Ye Wenjie does not become a villain in the conventional sense. She becomes something more unsettling: a person who has watched civilization eat itself, who has concluded that human beings cannot be trusted to govern their own survival. Her decision, decades later, to respond to a Trisolaran signal — and to invite an alien civilization to conquer Earth — is not madness. It gave birth to the Earth-Trisolaris Organization and set in motion the entire crisis the trilogy depicts. It is the logical endpoint of a specific wound.

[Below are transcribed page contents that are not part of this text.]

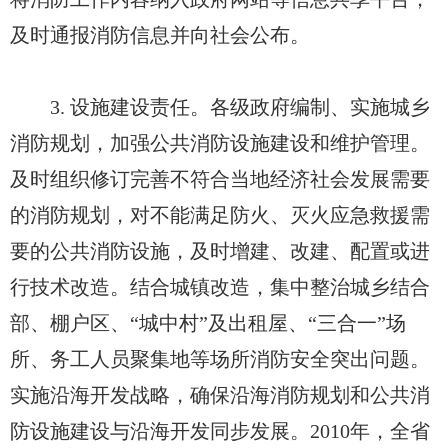
及时通报消防信息并向社会公布。
3. 设施建设责任。各级政府编制、实施城乡
消防规划，加强公共消防设施建设和维护管理。
及时组织修订完善不符合当地经济社会发展需要
的消防规划，对不能满足防火、灭火应急救援需
要的公共消防设施，及时增建、改建、配置或进
行技术改造。结合城镇改造，集中整治城乡结合
部、棚户区、“城中村”及出租屋、“三合一”场
所、务工人员聚集地等场所消防安全突出问题。
实施沿海开发战略，确保沿海消防规划和公共消
防设施建设与沿海开发同步发展。2010年，全省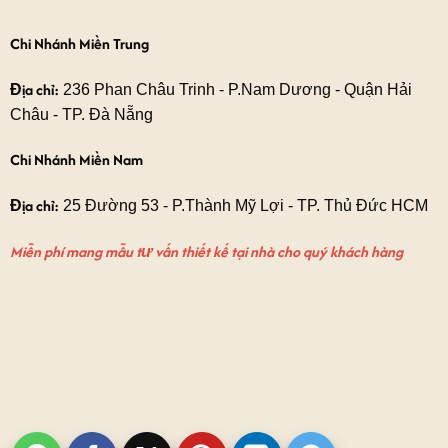
Chi Nhánh Miền Trung
Địa chỉ:
236 Phan Châu Trinh - P.Nam Dương - Quận Hải
Châu - TP. Đà Nẵng
Chi Nhánh Miền Nam
Địa chỉ:
25 Đường 53 - P.Thành Mỹ Lợi - TP. Thủ Đức HCM
Miễn phí mang mẫu tư vấn thiết kế tại nhà cho quý khách hàng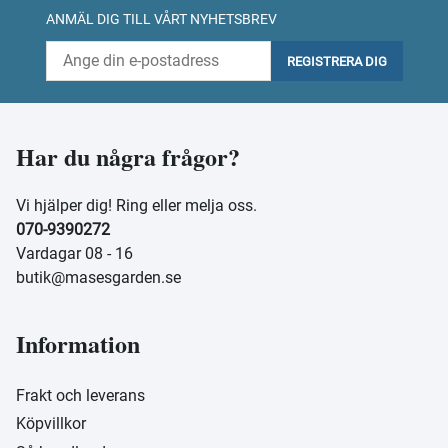
ANMÄL DIG TILL VÅRT NYHETSBREV
REGISTRERA DIG
Har du några frågor?
Vi hjälper dig! Ring eller melja oss.
070-9390272
Vardagar 08 - 16
butik@masesgarden.se
Information
Frakt och leverans
Köpvillkor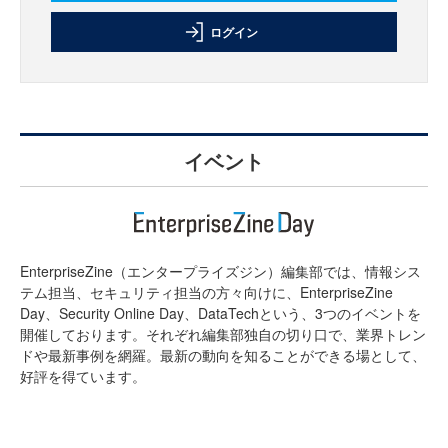
ログイン
イベント
EnterpriseZine（エンタープライズジン）編集部では、情報シス
テム担当、セキュリティ担当の方々向けに、EnterpriseZine
Day、Security Online Day、DataTechという、3つのイベントを
開催しております。それぞれ編集部独自の切り口で、業界トレン
ドや最新事例を網羅。最新の動向を知ることができる場として、
好評を得ています。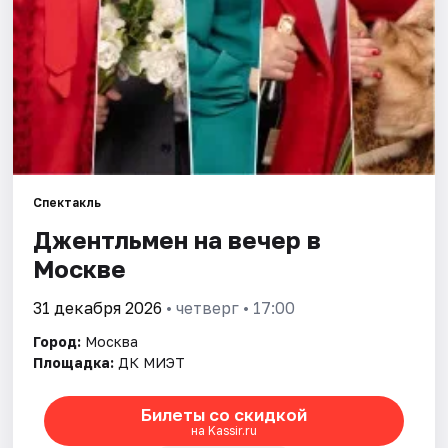
Города
Площадки
Артисты
Рейтинги
Спектакль
Джентльмен на вечер в
Москве
31 декабря 2026
• четверг • 17:00
Город:
Москва
Площадка:
ДК МИЭТ
Билеты со скидкой
на Kassir.ru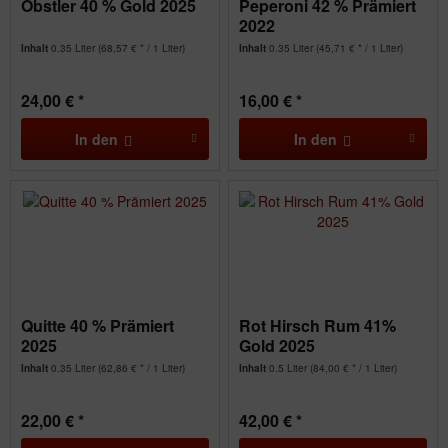
Obstler 40 % Gold 2025
Peperoni 42 % Prämiert
2022
Inhalt
0.35 Liter
(68,57 € * / 1 Liter)
Inhalt
0.35 Liter
(45,71 € * / 1 Liter)
24,00 € *
16,00 € *
In den
In den
Quitte 40 % Prämiert
Rot Hirsch Rum 41%
2025
Gold 2025
Inhalt
0.35 Liter
(62,86 € * / 1 Liter)
Inhalt
0.5 Liter
(84,00 € * / 1 Liter)
22,00 € *
42,00 € *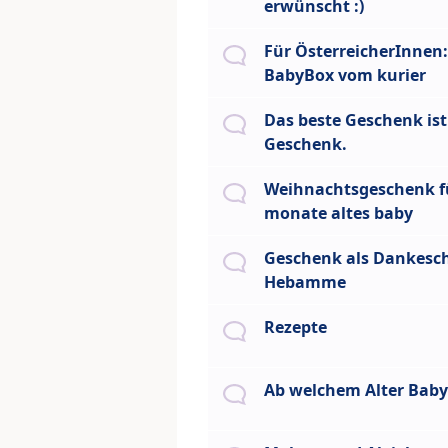
erwünscht :)
Für ÖsterreicherInnen:
BabyBox vom kurier
Das beste Geschenk ist
Geschenk.
Weihnachtsgeschenk fü
monate altes baby
Geschenk als Dankesch
Hebamme
Rezepte
Ab welchem Alter Bab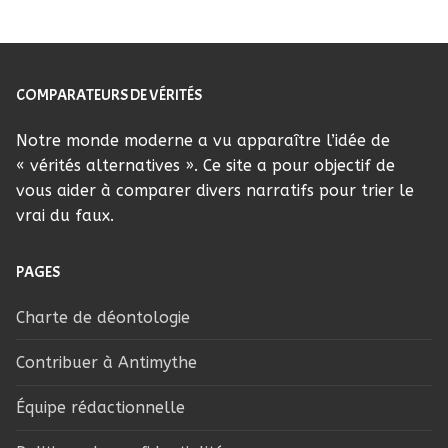
COMPARATEURS DE VÉRITÉS
Notre monde moderne a vu apparaître l’idée de
« vérités alternatives ». Ce site a pour objectif de
vous aider à comparer divers narratifs pour trier le
vrai du faux.
PAGES
Charte de déontologie
Contribuer à Antimythe
Équipe rédactionnelle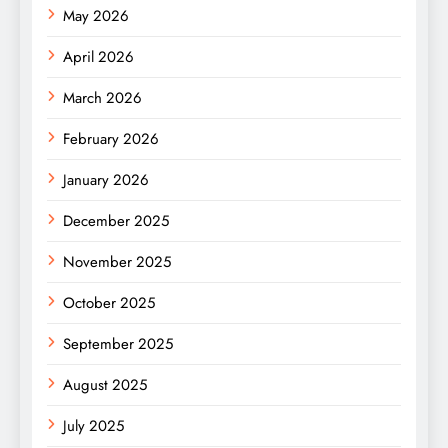
May 2026
April 2026
March 2026
February 2026
January 2026
December 2025
November 2025
October 2025
September 2025
August 2025
July 2025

She has seen what humans do to each other when ideology overrides reason. She has seen scholarship murdered by politics. She has lost faith not in particular institutions but in the species itself.

Science Under Siege

What makes Liu Cixin's framing particularly pointed is that the Cultural Revolution's war on intellectuals was, in many ways, a war on the scientific method itself.

Relativity was attacked not because it was wrong but because it was inconvenient. Quantum mechanics faced similar hostility. The idea that truth could be objective — that the universe operated by laws independent of political will — was itself deemed subversive.

This is the backdrop against which Ye Wenjie, later exiled to the remote Red Coast Base as a political risk, first hears the stars. She has spent years surrounded by people who treated empirical reality as negotiable. The cosmos, at least, is honest.

Why This History Cannot Be Skipped

Some readers — particularly those encountering the novel through the Netflix adaptation, which softens or reframes the opening — encounter the rest of the trilogy without fully understanding why Ye Wenjie did what she did.

This matters enormously. The Dark Forest theory, the Wallfacer Project, the entire structure of humanity's response to the Trisolaran threat — all of it is colored by the question of whether human civilization deserves to survive. Ye Wenjie's answer, forged in 1967, is: not on its current terms.

Liu Cixin is not endorsing her conclusion. But he takes it seriously. He forces the reader to understand it from the inside.

Liu Cixin's Own Position

Liu Cixin was born in 1963, making him a child during the Cultural Revolution. His parents, both engineers at a coal mine, were affected by the political campaigns of the era. He has spoken carefully but pointedly about the period, noting that science and reason were among its primary casualties.

His fiction returns repeatedly to the idea that civilizations can turn against the very things that sustain them — that the same species capable of building telescopes and particle accelerators is equally capable of destroying them in the name of ideological purity.

The Cultural Revolution is the closest, most personal example in his experience. It is why The Three-Body Problem is, at its foundation, not just a story about first contact. It is a story about what happens when a civilization stops trusting reason — and what one person, shaped by that betrayal, decides to do about it.

The Personal and the Cosmic

There is a recurring tension in the trilogy between individual human experience and cosmic-scale forces. For the full intellectual framework Ye Wenjie set in motion, see Cosmic Civilization Theory and Cosmic Sociology Framework. The sophons, the dark forest, dimensional attacks — they are vast and impersonal. But they are all set in motion by a woman standing in a crowd, watching her father refuse to deny what he knows is true.

Understanding the Cultural Revolution is not optional background knowledge for readers of The Three-Body Problem. It is the key. Without it, Ye Wenjie's choice registers as an abstract moral failure. With it, it becomes something far more troubling — an act that is, from a certain angle, completely comprehensible.

That comprehensibility is precisely what makes it terrifying.